Vendor dependency is a risk that is easy to underestimate before a product is embedded in operations and very expensive to address after. For mission-critical systems, the ownership advantages of custom software weigh more heavily the longer the intended deployment period.

Stage 7: Consider Long-Term Business Impact

Software decisions should align with long-term business strategy, not just immediate convenience. A solution that fits well today but limits what the business can do in three years has a hidden cost that does not appear in any current-year budget.

  • Will this software still serve the business's needs in five to ten years, or will growth require replacement?
  • Does the solution allow for continuous improvements and feature additions as requirements evolve?
  • Is the organisation prepared to manage the technical debt that comes with long-term custom software ownership?
  • Will an off-the-shelf solution's fixed roadmap restrict innovation in ways that matter for competitive position?

The more central the software is to the business's core activity, the stronger the case for custom development and the more expensive the wrong choice becomes over time.

Making the Decision

No checklist eliminates the judgement involved in this decision, but working through these seven stages systematically prevents the most common failure modes: choosing off-the-shelf because the upfront cost looks better without modelling the five-year total, or choosing custom development without validating that no existing product comes close to meeting the need.

This decision connects closely to the broader outsourcing vs. insourcing evaluation for organisations considering the full range of software development models. To discuss how this framework applies to your specific situation, speak to Scrums.com.

Frequently Asked Questions

What is the main difference between custom software and off-the-shelf software?

Custom software is built specifically for your business's requirements, workflows, and systems. Off-the-shelf software is built for a broad audience and sold as a ready-to-use product. Custom software offers higher fit and ownership but requires more upfront investment and longer deployment timelines. Off-the-shelf software offers faster deployment and lower initial cost but may require workarounds to fit specific needs and creates dependency on a third-party vendor's roadmap.

When does building custom software make more sense than buying?

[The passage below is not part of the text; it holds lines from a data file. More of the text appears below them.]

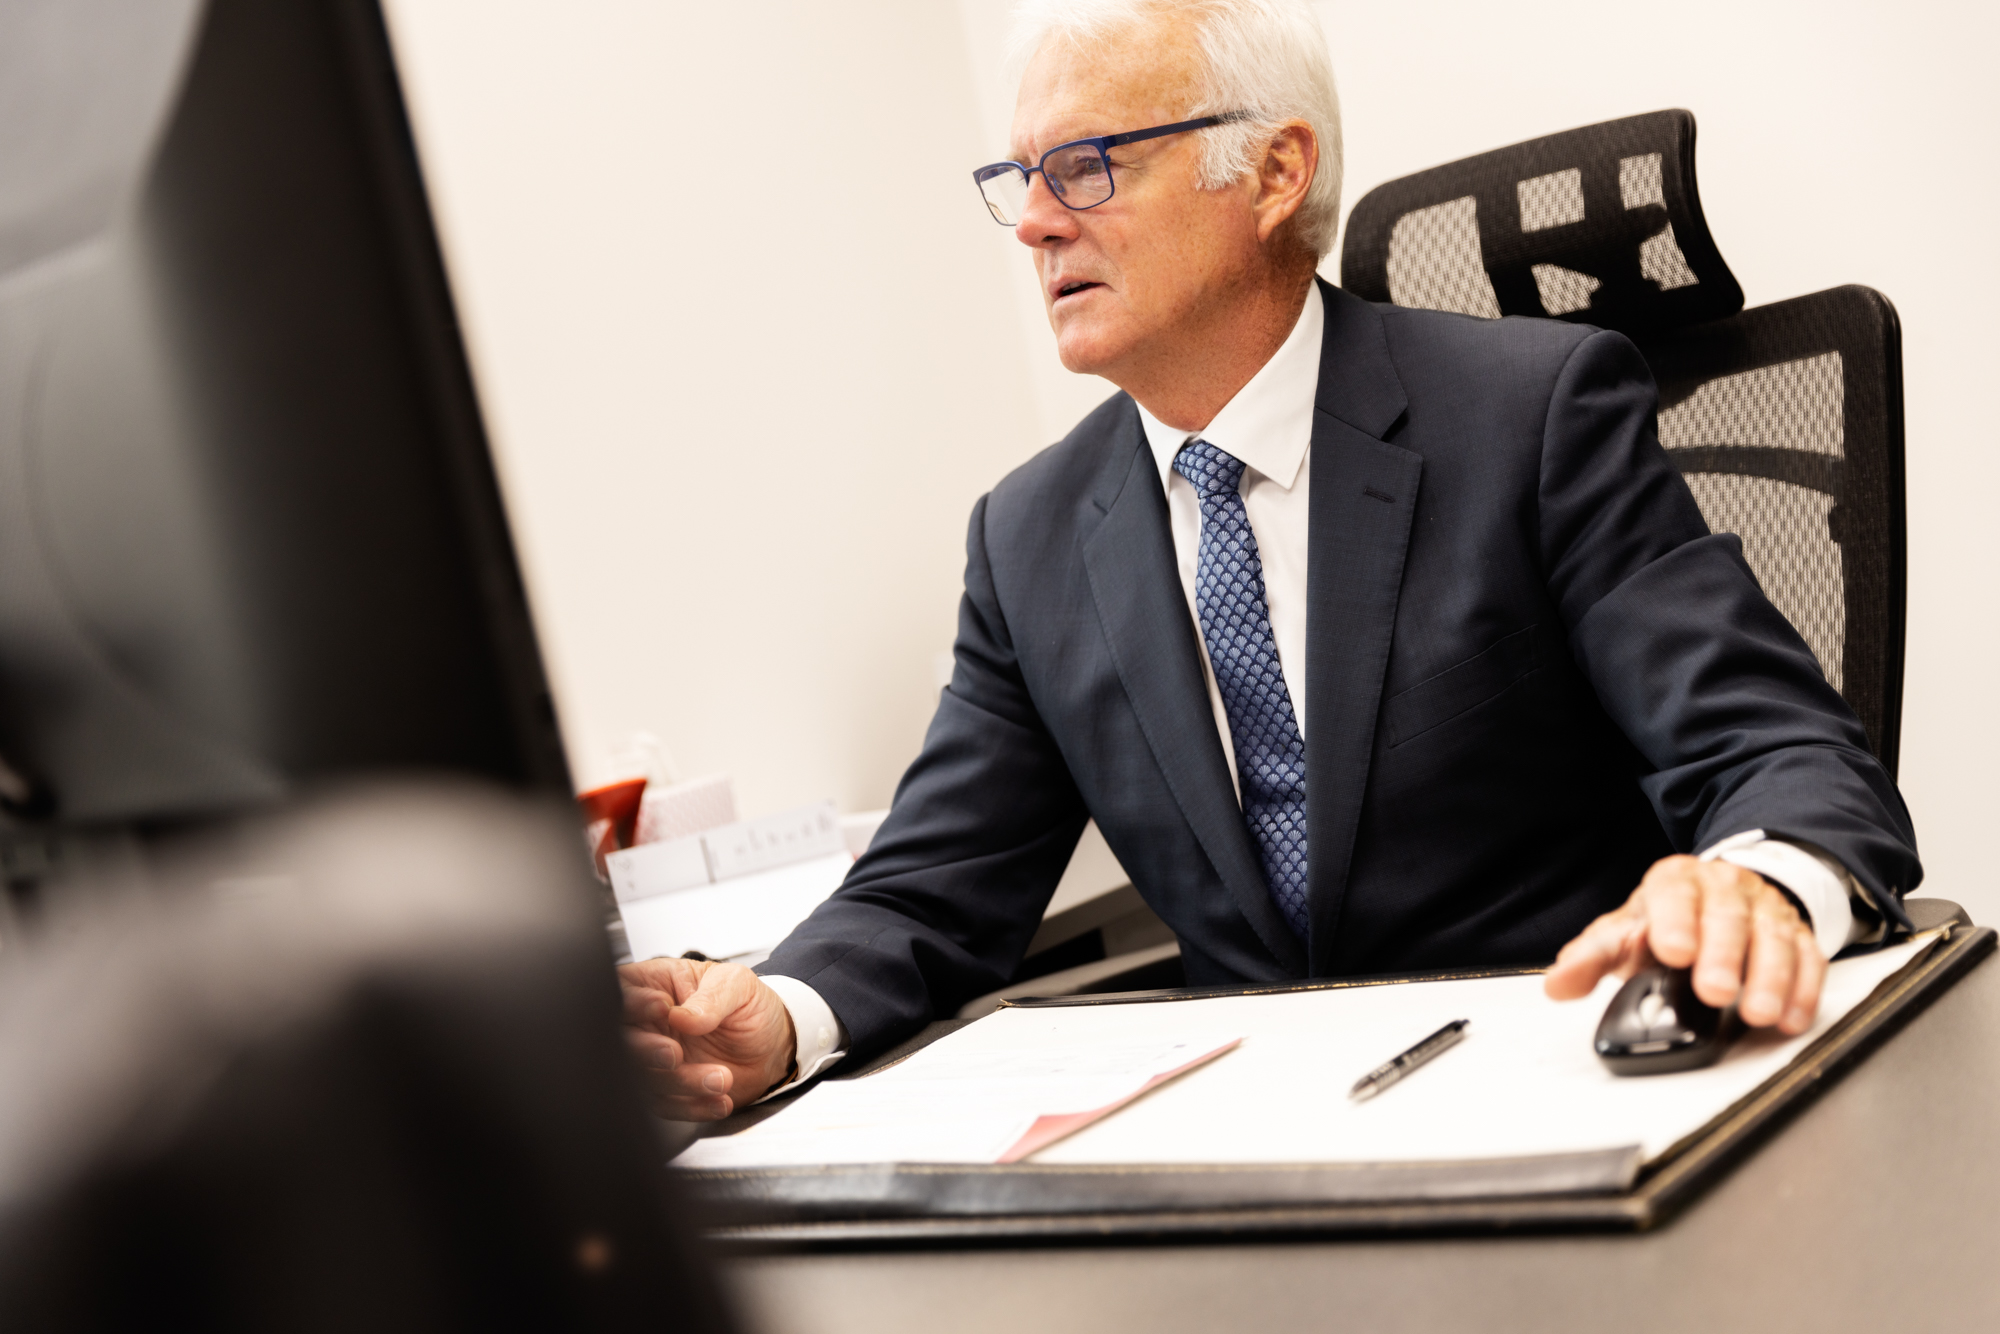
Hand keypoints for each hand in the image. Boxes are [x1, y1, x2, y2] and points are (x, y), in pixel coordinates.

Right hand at [619, 957, 794, 1119]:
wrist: (772, 1045)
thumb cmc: (749, 1005)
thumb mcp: (738, 985)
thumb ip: (712, 997)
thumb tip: (681, 1016)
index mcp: (654, 986)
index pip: (623, 992)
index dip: (633, 1003)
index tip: (663, 1007)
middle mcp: (647, 1025)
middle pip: (622, 1042)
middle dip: (645, 1050)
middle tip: (675, 1054)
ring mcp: (655, 1060)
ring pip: (643, 1079)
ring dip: (680, 1083)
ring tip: (721, 1079)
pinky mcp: (669, 1091)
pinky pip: (666, 1106)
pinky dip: (692, 1107)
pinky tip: (719, 1100)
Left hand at [1544, 855, 1825, 1034]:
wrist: (1721, 898)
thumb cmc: (1669, 922)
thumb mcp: (1626, 933)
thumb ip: (1592, 958)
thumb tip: (1558, 983)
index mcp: (1675, 883)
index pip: (1673, 895)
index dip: (1674, 922)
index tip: (1673, 952)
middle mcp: (1724, 889)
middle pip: (1727, 917)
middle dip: (1723, 955)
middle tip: (1716, 991)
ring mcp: (1765, 910)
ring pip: (1774, 938)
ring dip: (1769, 978)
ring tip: (1758, 1013)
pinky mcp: (1797, 935)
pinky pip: (1809, 959)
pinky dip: (1804, 990)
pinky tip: (1792, 1017)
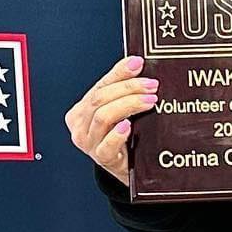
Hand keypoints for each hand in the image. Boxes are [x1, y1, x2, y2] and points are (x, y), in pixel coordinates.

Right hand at [64, 54, 158, 184]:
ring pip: (103, 117)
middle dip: (128, 89)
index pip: (100, 86)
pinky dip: (117, 134)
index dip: (119, 73)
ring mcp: (89, 143)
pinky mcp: (101, 158)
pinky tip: (128, 126)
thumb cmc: (123, 138)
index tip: (138, 63)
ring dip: (128, 105)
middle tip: (151, 86)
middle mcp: (81, 125)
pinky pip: (106, 145)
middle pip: (100, 99)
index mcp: (82, 110)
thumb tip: (135, 62)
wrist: (128, 169)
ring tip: (149, 102)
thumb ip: (122, 88)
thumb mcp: (119, 110)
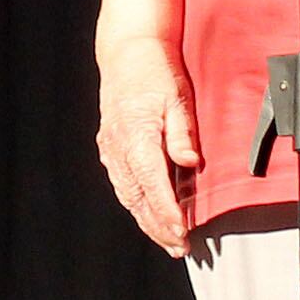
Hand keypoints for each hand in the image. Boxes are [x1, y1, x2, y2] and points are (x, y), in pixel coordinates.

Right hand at [94, 31, 201, 258]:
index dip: (167, 213)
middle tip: (181, 248)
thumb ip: (183, 133)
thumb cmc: (155, 71)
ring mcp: (111, 148)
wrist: (127, 52)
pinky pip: (122, 184)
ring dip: (147, 221)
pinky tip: (149, 216)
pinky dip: (137, 204)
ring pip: (128, 195)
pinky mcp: (110, 148)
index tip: (181, 232)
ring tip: (169, 240)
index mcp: (136, 135)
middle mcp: (118, 146)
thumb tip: (189, 164)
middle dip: (159, 227)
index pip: (152, 184)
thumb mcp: (178, 97)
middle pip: (138, 198)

Custom software makes more sense when the business requirement is specific enough that no off-the-shelf product addresses it without significant workarounds, when security or compliance needs require granular control, when the software represents a core competitive differentiator, or when a long deployment horizon makes the total cost of ownership more favourable than accumulated licensing and add-on fees.

What are the hidden costs of off-the-shelf software?

The most common hidden costs are per-user fees that scale with team growth, integration costs for connecting the product to existing systems, add-on pricing for features that are standard in the product category, training and change management costs, and migration costs if the vendor discontinues the product or changes pricing significantly. Modelling these over a three-to-five-year horizon typically changes the cost comparison substantially.

How long does custom software development take?

Duration depends on the scope and complexity of the system. A focused custom application with well-defined requirements typically takes three to six months to develop, test, and deploy. Enterprise-scale systems with complex integrations and compliance requirements take longer. Custom development timelines are most accurately estimated after scope definition; generalisations before that stage are not reliable.

What happens if the vendor of our off-the-shelf software shuts down?

If a vendor discontinues a product or is acquired, customers typically face a forced migration to a new system on a timeline they do not control. The cost and disruption of that migration is a real risk rarely factored into the initial purchase decision. For software central to business operations, this vendor dependency risk is a legitimate factor in the build vs. buy evaluation, particularly for organisations that have experienced it with previous systems.